=== Texte source ===

Il n’est pas question de « plaintes » au sens des codes de droit français. Lorsque la Commission est saisie d’une infraction supposée, elle interroge le gouvernement concerné (en l’espèce le gouvernement français) et au vu de sa réponse décide, ou non, de continuer par un « avis motivé ». La phase de procès proprement dite devant la Cour européenne de justice n’intervient que bien plus tard, si l’Etat averti n’a pas corrigé sa politique.
FERUS et le WWF ont saisi Bruxelles parce qu’ils estiment que le protocole ne respecte pas la Directive habitat.
Mais ce sont les juges français que nous saisirons au coup par coup en cas de « bavure ».
Paris le 30 juin 2006
Note à l’attention de la Commission (Direction Générale numéro 11) sur les destructions de loups en France.
Par arrêté publié au Journal Officiel de la République française le 18 juin 2005 page 10369, le gouvernement français a autorisé le prélèvement de six loups dans les Alpes françaises pour l’année 2005 (autorisation valable jusqu’au printemps de 2006).

=== Contenu présenté ===

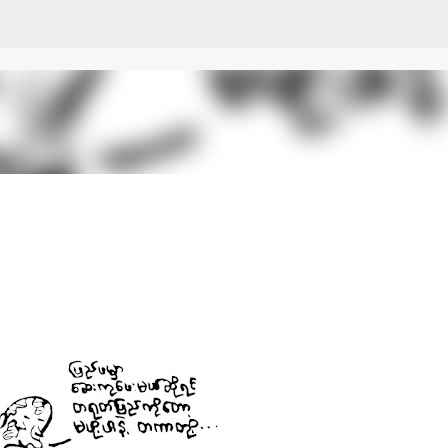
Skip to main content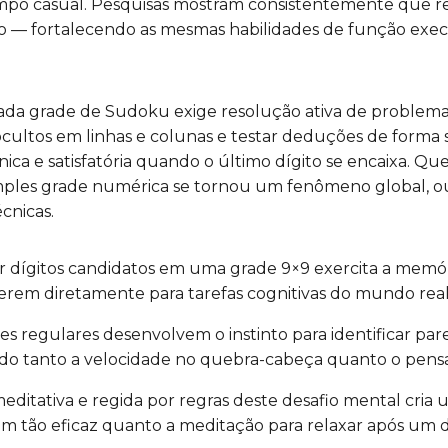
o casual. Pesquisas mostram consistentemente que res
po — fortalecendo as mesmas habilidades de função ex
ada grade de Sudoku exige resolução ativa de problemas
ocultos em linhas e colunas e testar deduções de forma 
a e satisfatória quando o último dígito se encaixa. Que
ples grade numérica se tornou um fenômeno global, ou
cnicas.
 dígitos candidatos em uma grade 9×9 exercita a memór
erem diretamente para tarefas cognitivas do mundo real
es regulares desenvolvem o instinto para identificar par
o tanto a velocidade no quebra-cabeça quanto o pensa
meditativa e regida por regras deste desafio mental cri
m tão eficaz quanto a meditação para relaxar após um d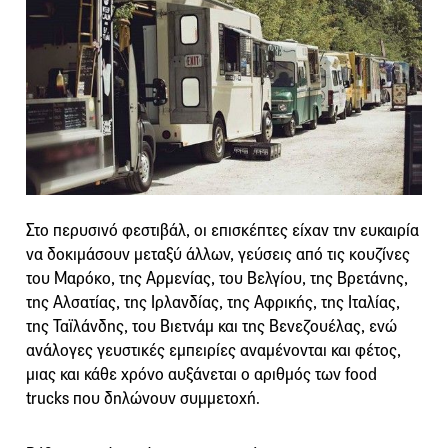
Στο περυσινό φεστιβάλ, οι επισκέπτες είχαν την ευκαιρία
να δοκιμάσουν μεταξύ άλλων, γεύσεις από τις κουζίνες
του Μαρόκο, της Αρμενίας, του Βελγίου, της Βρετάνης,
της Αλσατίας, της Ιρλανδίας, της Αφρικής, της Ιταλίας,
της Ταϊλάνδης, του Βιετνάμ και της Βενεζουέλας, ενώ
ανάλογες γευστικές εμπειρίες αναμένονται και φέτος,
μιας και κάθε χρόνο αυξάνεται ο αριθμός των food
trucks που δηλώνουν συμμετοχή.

===
=== Contenu présenté ===

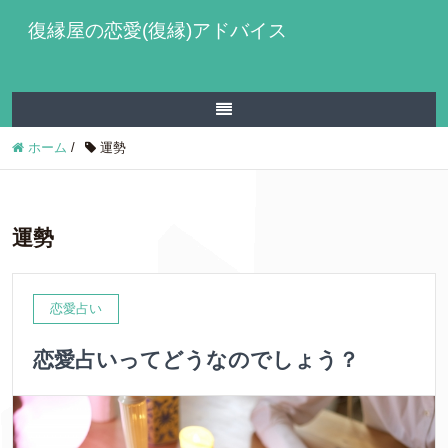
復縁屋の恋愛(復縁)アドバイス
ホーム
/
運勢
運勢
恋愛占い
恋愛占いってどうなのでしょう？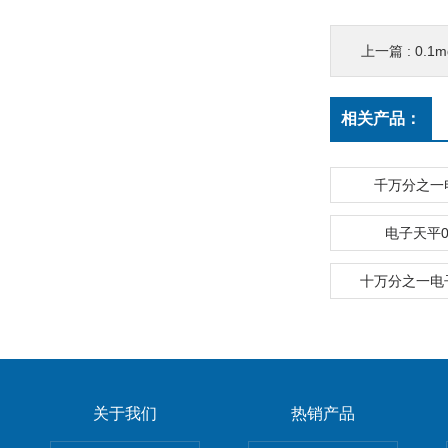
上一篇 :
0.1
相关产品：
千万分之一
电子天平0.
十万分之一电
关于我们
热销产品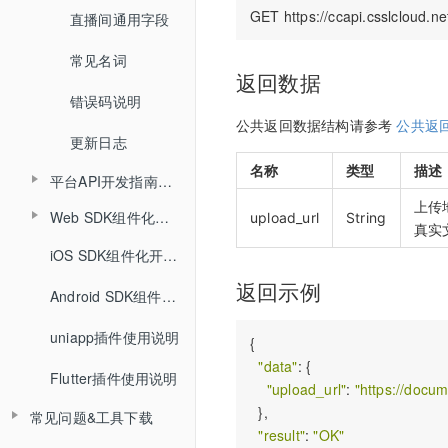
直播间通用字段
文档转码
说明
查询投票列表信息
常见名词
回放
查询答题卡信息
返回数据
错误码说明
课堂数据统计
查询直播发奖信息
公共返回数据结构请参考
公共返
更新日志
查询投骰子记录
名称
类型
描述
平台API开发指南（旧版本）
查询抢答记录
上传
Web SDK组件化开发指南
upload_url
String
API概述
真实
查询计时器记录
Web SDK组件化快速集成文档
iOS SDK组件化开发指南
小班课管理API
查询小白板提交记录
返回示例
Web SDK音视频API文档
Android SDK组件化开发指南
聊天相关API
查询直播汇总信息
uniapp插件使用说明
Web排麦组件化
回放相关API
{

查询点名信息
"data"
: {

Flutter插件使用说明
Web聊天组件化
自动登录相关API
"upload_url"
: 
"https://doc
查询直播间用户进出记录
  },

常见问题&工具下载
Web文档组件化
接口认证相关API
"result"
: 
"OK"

===

▶ _Consigne_
Répondez brièvement à ces questions à partir du texte source.
(a) Quelles organisations ont saisi Bruxelles ?
(b) Combien de loups l'arrêté autorise-t-il à prélever dans les Alpes françaises pour l'année 2005 ?
(c) À quelle date cet arrêté a-t-il été publié au Journal officiel de la République française ?

▶ _Réponse ci-dessous_
(a) FERUS et le WWF.
(b) Six loups.
(c) Le 18 juin 2005.